Hal itu dikatakan Rektor Universitas Hassanudin Prof Jamaluddin Jompa di Makassar, Sulawesi Selatan, Senin (14/8/2023). Dia menyampaikannya dalam acara bertema ”Wallacea Science Symposium and Tracking the Footprints of Alfred Russel Wallace in Maros” yang digelar Unhas dan Akademi Ilmu Pengetahuan Indonesia.
”Peran Wallacea signifikan menghasilkan kajian ilmiah yang berujung dengan ditandainya suatu kawasan yang memiliki endemisitas yang unik,” kata Jamaluddin.
Salah satu hal yang mendapat perhatian penting dalam simposium itu terkait potensi panas bumi di Garis Wallacea.
Ketua Pusat Penelitian Panas Bumi, Fakuktas Teknik Universitas Gadjah Mada, Pri Utami mengatakan, Indonesia termasuk wilayah Wallacea yang mempunyai potensi panas bumi besar. Totalnya 24 gigawatt atau 24.000 megawatt. Untuk mengelolanya, butuh keseriusan dan kemauan pemerintah, juga investor.
”Ada sejumlah persoalan, misalnya biaya ekstraksi cukup besar dan belum tentu satu sumur yang diekstraksi bisa menghasilkan,” kata Pri Utami.
Dia berharap bakal ada solusi terkait itu. Bila bisa dikembangkan, potensi itu akan sangat bermanfaat bagi negara ini.
”Misalnya, jika kandungan panasnya kurang, bisa ditambahkan fluida lain. Atau, bisa dicarikan teknologi agar panas yang kurang ini bisa dimaksimalkan,” ujarnya.
Pri Utami mengatakan, penelitian di medan vulkanik Tomohon Minahasa di Sulawesi Utara menunjukkan, ada kemungkinan besar potensi energi panas. Pemanfaatannya untuk pengolahan produk pertanian, produksi energi hijau baru, dan pengembangan wisata panas bumi.
”Panas bumi lebih stabil dibandingkan dengan pembangkit berbasis energi baru terbarukan lainnya,” katanya.
Sementara itu, Prof Ngakan Putu Oka, peneliti konservasi hutan dari Fakuktas Kehutanan Unhas, mengingatkan, ekosistem di kawasan biogeografis ini sangat rapuh. Ini ditandai dengan tingginya tingkat keendemikan yang rentan berujung kepunahan.
”Perkembangan perkebunan kelapa sawit semakin meluas di wilayah ini, khususnya di Pulau Sulawesi. Kawasan Wallacea juga merupakan rumah bagi nikel melimpah yang menjadi primadona logam. Kegiatan tersebut mengancam keanekaragaman hayati di kawasan Wallacea,” katanya.

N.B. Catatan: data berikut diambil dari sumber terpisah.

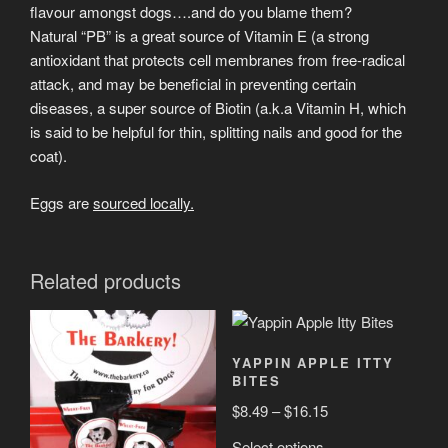
flavour amongst dogs….and do you blame them?
Natural “PB” is a great source of Vitamin E (a strong
antioxidant that protects cell membranes from free-radical
attack, and may be beneficial in preventing certain
diseases, a super source of Biotin (a.k.a Vitamin H, which
is said to be helpful for thin, splitting nails and good for the
coat).
Eggs are
sourced locally.
Related products
YAPPIN APPLE ITTY
BITES
Price
$
8.49
–
$
16.15
range:
This
Select options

Dia mengatakan, meski pemerintah telah menetapkan ekosistem darat dan laut sebagai kawasan konservasi, mustahil melindungi semua perwakilan ekosistem di kawasan ini.
”Karena itu, sangat penting bagi penyedia dana dan pakar konservasi mengakui keunikan kawasan Wallacea dan melestarikan keanekaragaman hayatinya,” ujarnya.